Il bollo auto continua ad essere obbligatorio da pagare, ma occhio: sembrerebbe che ci siano ben 4 categorie di pensionati che sono esenti dal pagamento.
In questi lunghi anni, lo Stato italiano ha introdotto diverse (e numerose) tasse che milioni di famiglie italiane sono costrette a pagare. Tra quelle che, però, non possono essere assolutamente rimandate o dimenticate, c’è sicuramente il bollo auto.
Tutti coloro che hanno almeno un veicolo in dotazione, infatti, hanno l’obbligo di pagare annualmente il bollo auto, indipendentemente dal suo utilizzo. Quindi, anche quelli hanno una macchina ma non sono abituati ad utilizzarla o, magari, non la usano da diverso tempo, sono ugualmente obbligati a versare l’imposta, il cui importo dipende da una serie di fattori.
Con il 2026, però, sembrerebbe che ci sia una grossa novità da prendere in considerazione. Stando a quanto si apprende da un’ultima modifica, infatti, pare che – sebbene tutti siano costretti a pagare il bollo auto – ben quattro categorie di pensionati ne siano completamente esenti.
Una novità, questa, veramente clamorosa, da come si può chiaramente comprendere, che lascia un po’ tutti perplessi. Quello che, però, conta sapere è capire chi sono i pensionati che possono evitare di pagare l’imposta e il motivo.
L’esenzione del bollo auto per le quattro categorie di pensionati, a quanto pare, è strettamente collegata alle nuove normative per gli anziani, studiate per coloro che hanno difficoltà economiche o fisiche.

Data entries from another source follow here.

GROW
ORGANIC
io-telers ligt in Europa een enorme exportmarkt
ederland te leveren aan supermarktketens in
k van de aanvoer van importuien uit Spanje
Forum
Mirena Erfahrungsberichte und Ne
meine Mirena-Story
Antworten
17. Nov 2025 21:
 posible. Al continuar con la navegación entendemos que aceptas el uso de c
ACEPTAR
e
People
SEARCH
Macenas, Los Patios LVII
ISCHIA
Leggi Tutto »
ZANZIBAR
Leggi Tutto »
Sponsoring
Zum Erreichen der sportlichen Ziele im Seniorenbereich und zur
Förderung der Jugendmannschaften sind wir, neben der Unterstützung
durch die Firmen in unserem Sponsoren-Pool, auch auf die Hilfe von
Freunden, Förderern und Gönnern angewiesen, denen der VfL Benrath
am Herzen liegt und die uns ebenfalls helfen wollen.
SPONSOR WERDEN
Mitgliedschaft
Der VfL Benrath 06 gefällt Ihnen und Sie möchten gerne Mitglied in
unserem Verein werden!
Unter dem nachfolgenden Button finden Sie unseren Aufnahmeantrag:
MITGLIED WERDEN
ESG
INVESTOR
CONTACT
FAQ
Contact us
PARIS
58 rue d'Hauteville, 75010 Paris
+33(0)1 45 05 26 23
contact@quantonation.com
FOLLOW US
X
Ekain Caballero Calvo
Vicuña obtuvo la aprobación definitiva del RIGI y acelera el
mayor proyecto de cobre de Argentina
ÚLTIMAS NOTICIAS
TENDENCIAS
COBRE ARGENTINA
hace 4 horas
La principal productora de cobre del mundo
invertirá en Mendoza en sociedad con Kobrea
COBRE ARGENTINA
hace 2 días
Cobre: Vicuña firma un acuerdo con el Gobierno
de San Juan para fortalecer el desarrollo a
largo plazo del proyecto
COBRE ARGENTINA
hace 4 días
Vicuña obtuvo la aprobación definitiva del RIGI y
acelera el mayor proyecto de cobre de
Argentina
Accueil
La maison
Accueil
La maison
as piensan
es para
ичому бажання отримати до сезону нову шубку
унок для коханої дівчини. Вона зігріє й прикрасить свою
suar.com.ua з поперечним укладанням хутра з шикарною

Per poter accedere a questo vantaggio ed evitare, quindi, di pagare il bollo auto, gli anziani interessati non devono fare altro che presentare la documentazione che attesta e certifica l’esenzione ed inoltrare la domanda attraverso il sito ufficiale dell’Agenzia delle entrate o l’ufficio competente per il bollo auto nella propria regione.

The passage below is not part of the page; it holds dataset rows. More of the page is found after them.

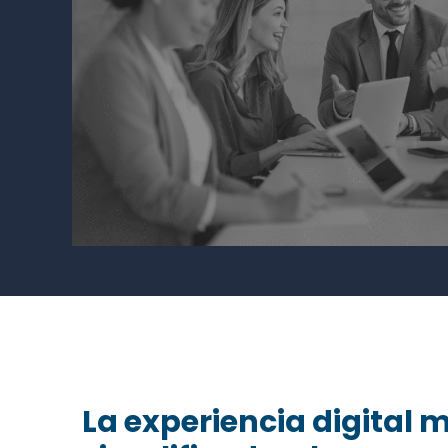
La experiencia digital 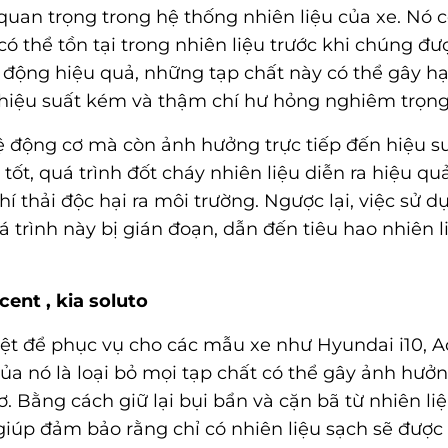
quan trọng trong hệ thống nhiên liệu của xe. Nó 
có thể tồn tại trong nhiên liệu trước khi chúng đ
 động hiệu quả, những tạp chất này có thể gây hạ
 hiệu suất kém và thậm chí hư hỏng nghiêm trọng
vệ động cơ mà còn ảnh hưởng trực tiếp đến hiệu s
tốt, quá trình đốt cháy nhiên liệu diễn ra hiệu qu
hí thải độc hại ra môi trường. Ngược lại, việc sử d
 trình này bị gián đoạn, dẫn đến tiêu hao nhiên l
ent , kia soluto
iệt để phục vụ cho các mẫu xe như Hyundai i10, A
của nó là loại bỏ mọi tạp chất có thể gây ảnh hưở
. Bằng cách giữ lại bụi bẩn và cặn bã từ nhiên li
giúp đảm bảo rằng chỉ có nhiên liệu sạch sẽ được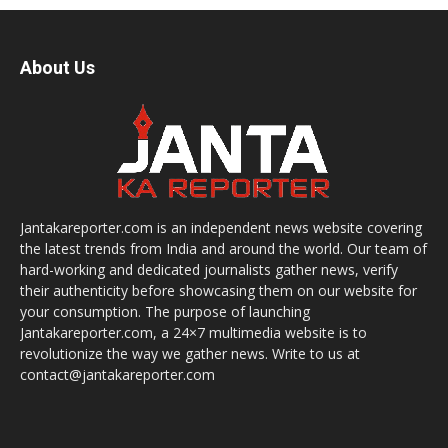
About Us
Jantakareporter.com is an independent news website covering
the latest trends from India and around the world. Our team of
hard-working and dedicated journalists gather news, verify
their authenticity before showcasing them on our website for
your consumption. The purpose of launching
Jantakareporter.com, a 24×7 multimedia website is to
revolutionize the way we gather news. Write to us at
contact@jantakareporter.com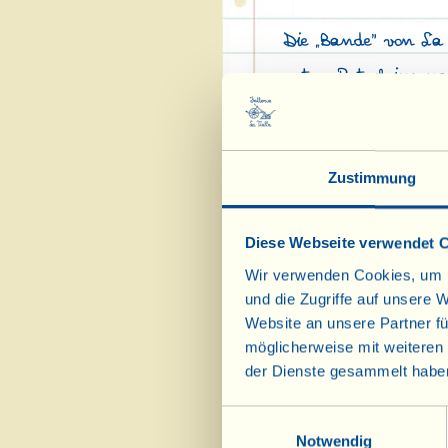
Die „Bande" von La
guten Rutsch ins ne
Hier ein
„filmino"
(=
die Stefania und Fra
Zustimmung
Diese Webseite verwendet 
Wir verwenden Cookies, um I
und die Zugriffe auf unsere 
Website an unsere Partner fü
möglicherweise mit weiteren
der Dienste gesammelt habe
Einwilligungsauswahl
Notwendig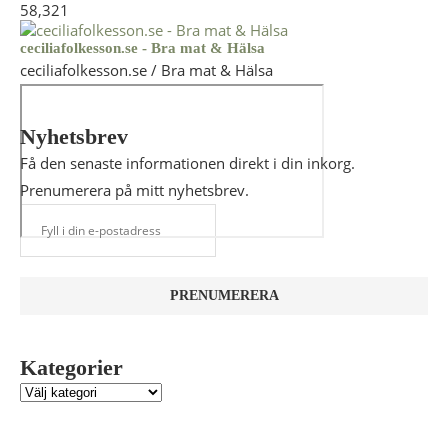
58,321
ceciliafolkesson.se - Bra mat & Hälsa
ceciliafolkesson.se / Bra mat & Hälsa
Nyhetsbrev
Få den senaste informationen direkt i din inkorg.
Prenumerera på mitt nyhetsbrev.
Kategorier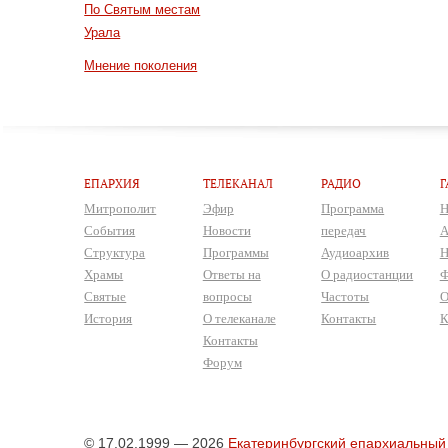
По Святым местам
Урала
Мнение поколения
ЕПАРХИЯ
ТЕЛЕКАНАЛ
РАДИО
Г
Митрополит
Эфир
Программа
Н
События
Новости
передач
А
Структура
Программы
Аудиоархив
Н
Храмы
Ответы на
О радиостанции
Ф
Святые
вопросы
Частоты
О
История
О телеканале
Контакты
К
Контакты
Форум
© 17.02.1999 — 2026
Екатеринбургский епархиальный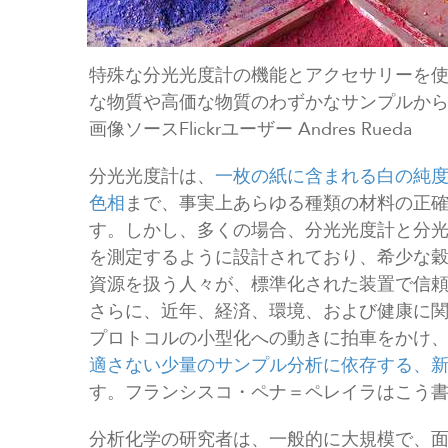
特殊な分光光度計の機能とアクセサリーを
な物質や高価な物質のわずかなサンプルか
画像ソースFlickrユーザー Andres Rueda
分光光度計は、
一枚の紙に含まれる白の純
色相
まで、事実上あらゆる種類の材料の正
す。しかし、多くの場合、分光光度計と分
を測定するように設計されており、希少な
資源を扱う人々が、標準化された装置で信
さらに、近年、経済、環境、および健康に
プロトコルの小型化への動きに拍車をかけ
適さない少量のサンプル分析に依存する、
す。フランシスコ・ペナ＝ペレイラはこう
分析化学の研究者は、一般的に大規模で、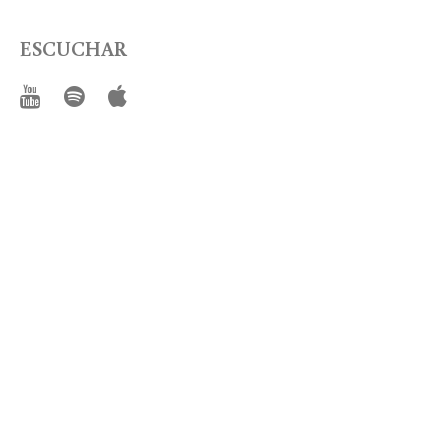
ESCUCHAR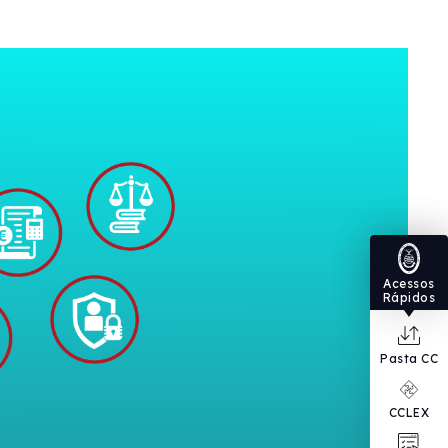
Acessos
Rápidos
Pasta CC
CCLEX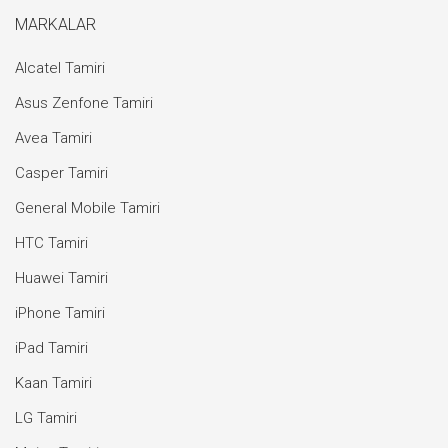
MARKALAR
Alcatel Tamiri
Asus Zenfone Tamiri
Avea Tamiri
Casper Tamiri
General Mobile Tamiri
HTC Tamiri
Huawei Tamiri
iPhone Tamiri
iPad Tamiri
Kaan Tamiri
LG Tamiri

Ad ogni modo, però, si consiglia di informarsi sia sulle modalità che sui tempi da rispettare perché potrebbero esserci delle cadenze annuali. Inoltre, potrebbe darsi che – a corredo della documentazione – sia necessario anche presentare una dichiarazione dei redditi annuale aggiornata o una copia della pensione che si percepisce.